PAGE TEXT:

· · · · · · ·

Just like many of the crafts, there are so many words that
are specific to embroidery. Often the word is self explanatory, but IMHO
Push/Pull Compensation (PC) is not one of them. Today, I am going to do a very
general discussion of PC. I am by no means an expert, but I did learn a few things and want to share. Sharing is the whole reason for my doing my blog. Some of these blogs are diamonds, some are reviews and some are just discussion. This one is a diamond (IMHO).
So many factors affect the
outcome for your project; the weight and stretching of the fabric, the type of
fabric (woven versus knit) and the original digitization just to mention a few
of those issues. PC is generally taught to digitizers, but
I have not seen any classes that include it for embroiderers. Understanding is the first step to correcting.
A digitizer must create a design that will work for a 'general' fabric
base. Some digitizing says that a particular design may indicate that a particular design is best on heavy or light fabric, but most do not. Understanding
digitizing will incredibly change your view of embroidery. Additionally, there are so
many things a digitizer needs to be proficient in!! PC is just one of them.
I always encourage beginners (a short tutorial with tips for everyone) to work with denim and play with different types
of designs. The reason for that is so that the newbie will experience success. Denim is so forgiving. If you have puckering or problems with denim, that would be generally unusual.

· · · · · · ·

TASKS TO COMPLETE:
1 - Answer these questions from the embroidery post.
(a) What does the abbreviation PC stand for?
(b) Which fabric does the writer encourage beginners to work with?
(c) Which kind of blog entry does the writer call this one?
2 - Print the part of the embroidery post that opens with the words containing "Just like many" and closes with "step to correcting.".
3 - Proceed with the embroidery post, picking up after its final sentence.

Camera calibration data
· · · · · · ·

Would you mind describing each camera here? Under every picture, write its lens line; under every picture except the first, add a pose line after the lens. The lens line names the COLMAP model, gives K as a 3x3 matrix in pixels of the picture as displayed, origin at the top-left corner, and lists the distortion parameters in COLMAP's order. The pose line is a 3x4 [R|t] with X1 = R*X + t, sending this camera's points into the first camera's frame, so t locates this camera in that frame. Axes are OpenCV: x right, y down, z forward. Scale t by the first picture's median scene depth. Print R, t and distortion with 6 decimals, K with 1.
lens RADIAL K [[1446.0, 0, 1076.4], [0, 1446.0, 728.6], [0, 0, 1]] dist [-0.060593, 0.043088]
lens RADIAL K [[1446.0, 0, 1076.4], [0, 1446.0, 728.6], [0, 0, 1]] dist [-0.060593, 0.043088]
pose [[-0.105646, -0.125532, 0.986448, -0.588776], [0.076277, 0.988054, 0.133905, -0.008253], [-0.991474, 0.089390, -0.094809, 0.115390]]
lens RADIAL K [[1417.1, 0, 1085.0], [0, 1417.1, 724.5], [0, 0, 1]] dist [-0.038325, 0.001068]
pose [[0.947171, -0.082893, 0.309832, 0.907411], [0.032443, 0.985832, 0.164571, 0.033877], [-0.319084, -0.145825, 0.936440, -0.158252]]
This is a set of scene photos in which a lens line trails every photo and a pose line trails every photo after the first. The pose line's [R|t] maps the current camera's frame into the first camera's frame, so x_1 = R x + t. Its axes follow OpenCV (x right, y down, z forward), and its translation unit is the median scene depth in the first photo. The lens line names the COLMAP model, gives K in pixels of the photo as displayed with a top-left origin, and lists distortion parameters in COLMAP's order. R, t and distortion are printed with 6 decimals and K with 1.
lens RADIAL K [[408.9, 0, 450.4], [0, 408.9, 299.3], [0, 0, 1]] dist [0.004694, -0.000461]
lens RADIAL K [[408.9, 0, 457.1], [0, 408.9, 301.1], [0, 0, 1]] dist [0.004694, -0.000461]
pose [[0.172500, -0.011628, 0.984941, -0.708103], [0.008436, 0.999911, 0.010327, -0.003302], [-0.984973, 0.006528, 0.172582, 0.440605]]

· · · · · · ·

ANSWERS TO THE TASKS:
1 -
(a) Push/Pull Compensation
(b) Denim
(c) A diamond

2 -
Just like many of the crafts, there are so many words that
are specific to embroidery. Often the word is self explanatory, but IMHO
Push/Pull Compensation (PC) is not one of them. Today, I am going to do a very
general discussion of PC. I am by no means an expert, but I did learn a few things and want to share. Sharing is the whole reason for my doing my blog. Some of these blogs are diamonds, some are reviews and some are just discussion. This one is a diamond (IMHO).
So many factors affect the
outcome for your project; the weight and stretching of the fabric, the type of
fabric (woven versus knit) and the original digitization just to mention a few
of those issues. PC is generally taught to digitizers, but
I have not seen any classes that include it for embroiderers. Understanding is the first step to correcting.

3 -
There are two times when you will see something like the attached failure:
That was an edging around the free standing lace. The stabilizer (it
really was not Badgemaster) expanded the hole made by the needle and caused
stabilizer to spread. So when the edge came along, it was still in
position of the original stitching while the stabilizer was 2mm (1/8") away. For the most part, this is stabilizer failure.
On to PC. Once again, the weight and stretch of the
fabric, woven (we also know that woven has some stretch too!), or knit, etc.,
can and will possibly make your stitches not as planned.
Let's say that you are doing a very large letter "I". In some cases, there will be a single row of satin stitches. If it is really big, it is likely to have one stitching line traveling one way and a return stitch coming back the other direction. Every needle penetration grabs the bobbin and together they 'pull' to make a snug/tight stitch. Longer stitches are effected even more by PC.
Stitches are “pulled in" causing a shortening effect. They are
"pushed out" when the stitch direction reverses. While these
actions are not equal, they will need to both be adjusted. The
digitizer has already attempted to make these adjustments, but it was done so
for a 'general' audience, and your project is very specific.
Lets add to the mix - not all
machines have the same tensions. Embroidery speed, tensions, stretchier/more
stable fabric, different threads (This blog discusses how 40 weight
threads are NOT all the same) Did you want to know that they are not the
same? Just like any other talent to master, this is another that only experience will cure.
OK, you have an idea of the straight
up and down stitching. Now get a little more involved. Lets say
that you are putting baby blocks stacked one upon the other. In order to
have no gap, you will be increasing the 'pull compensation' so that they overlap
just a small amount. As you learn to estimate your compensation, you will
get better at judging how much to fine-tune your numbers.
is difficult to master. However, 'playing' with the designs will give you
an idea of where you understand versus some confusion. There is a lot
more information on the Net about this compensation issue, but nothing works
better than trial and error. Incidentally, the auto-digitize types of
programs may well have some compensation features, but it is likely that you will be
modifying any designs or be OK with a design that is less than professional.
Here is my version of PC.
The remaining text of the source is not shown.